I've been getting into the nitty gritty of the haskell typesystem and trying to get at the fine points of type classes. I've learned a heap, but I'm hitting a wall on the following pieces of code.

Using these Class and Instance definitions:

class Show a => C a where
  f :: Int -> a

instance C Integer where
  f x = 1

instance C Char where
  f x = if x < 10 then 'c' else 'd'

Why is it that this passes the type checker:

g :: C a => a -> Int -> a
g x y = f y

yes :: C a => a -> Int -> String
yes x y = show (g x y)

but this doesn't?

g :: C a => a -> Int -> String
g x y = show(f y)

I find the second alternative much more readable, and it seems to be only a minor difference (note the type signatures). However, trying to get that past the typechecker results in:

*Main> :l typetests.hs
[1 of 1] Compiling Main             ( typetests.hs, interpreted )

typetests.hs:11:14:
    Ambiguous type variable `a0' in the constraints:
      (C a0) arising from a use of `f' at typetests.hs:11:14
      (Show a0) arising from a use of `show' at typetests.hs:11:9-12
    Probable fix: add a type signature that fixes these type variable(s)
    In the first argument of `show', namely `(f y)'
    In the expression: show (f y)
    In an equation for `g': g x y = show (f y)
Failed, modules loaded: none.

And I don't understand why.

Note: Please don't ask "What are you trying to do?" I would hope it is obvious that I'm just messing around in an abstract context in order to probe the way this language works. I have no goal in mind other than learning something new.

Thanks

This is where a fun toy comes into play. Consider the standard Prelude function asTypeOf.

asTypeOf :: a -> a -> a
asTypeOf = const

It just returns its first argument, no matter what the second argument is. But the type signature on it places the additional constraint that both of its arguments must be the same type.

g :: C a => a -> Int -> String
g x y = show (f y `asTypeOf` x)

Now, GHC knows what the type of f y is. It's the same as the type of the first argument to g. Without that information, well, you get the error message you saw. There just wasn't sufficient information to determine the type of f y. And because the type is important (it's used to determine which instance to use for show), GHC needs to know what type you mean to generate code.

This is a variant of the notorious show . read problem. The classic version uses

read :: Read a => String -> a
show :: Show a => a -> String

so the composition might seem to be a plain old String transducer

moo :: String -> String
moo = show . read

except that there is no information in the program to determine the type in the middle, hence what to read and then show.

Ambiguous type variable `b' in the constraints:
  `Read b' arising from a use of `read' at ...
  `Show b' arising from a use of `show' at ...
Probable fix: add a type signature that fixes these type variable(s)

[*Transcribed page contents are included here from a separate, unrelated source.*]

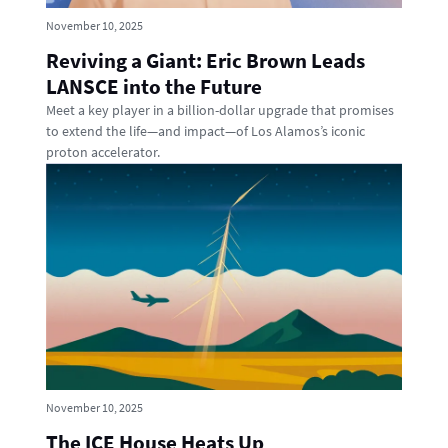
November 10, 2025
Reviving a Giant: Eric Brown Leads
LANSCE into the Future
Meet a key player in a billion-dollar upgrade that promises
to extend the life—and impact—of Los Alamos’s iconic
proton accelerator.
November 10, 2025
The ICE House Heats Up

Please not that ghci does a bunch of crazy extra defaulting, resolving ambiguity arbitrarily.

> (show . read) "()"
"()"

Your C class is a variant of Read, except that it decodes an Int instead of reading a String, but the problem is essentially the same.

Type system enthusiasts will note that underconstrained type variables are not per se a big deal. It's ambiguous instance inference that's the issue here. Consider

poo :: String -> a -> a
poo _ = id

qoo :: (a -> a) -> String
qoo _ = ""

roo :: String -> String
roo = qoo . poo

In the construction of roo, it is never determined what the type in the middle must be, nor is roo polymorphic in that type. Type inference neither solves nor generalizes the variable! Even so,

> roo "magoo"
""

it's not a problem, because the construction is parametric in the unknown type. The fact that the type cannot be determined has the consequence that the type cannot matter.

But unknown instances clearly do matter. The completeness result for Hindley-Milner type inference relies on parametricity and is thus lost when we add overloading. Let us not weep for it.

In

g :: C a => a -> Int -> a
g x y = f y

the return type of f y is fixed by the type signature, so that if you call, e.g. g 'a' 3, instance C Char will be used. But in

g :: C a => a -> Int -> String
g x y = show(f y)

there are two constraints on return type of f: it must be an instance of C (so that f can be used) and of Show (so that show can be used). And that's all! Coincidence of type variable names a in definitions of f and g doesn't mean anything. So the compiler has no way to choose between instance C Char and instance C Integer (or any instances defined in other modules, so removing these instances won't make the program compile).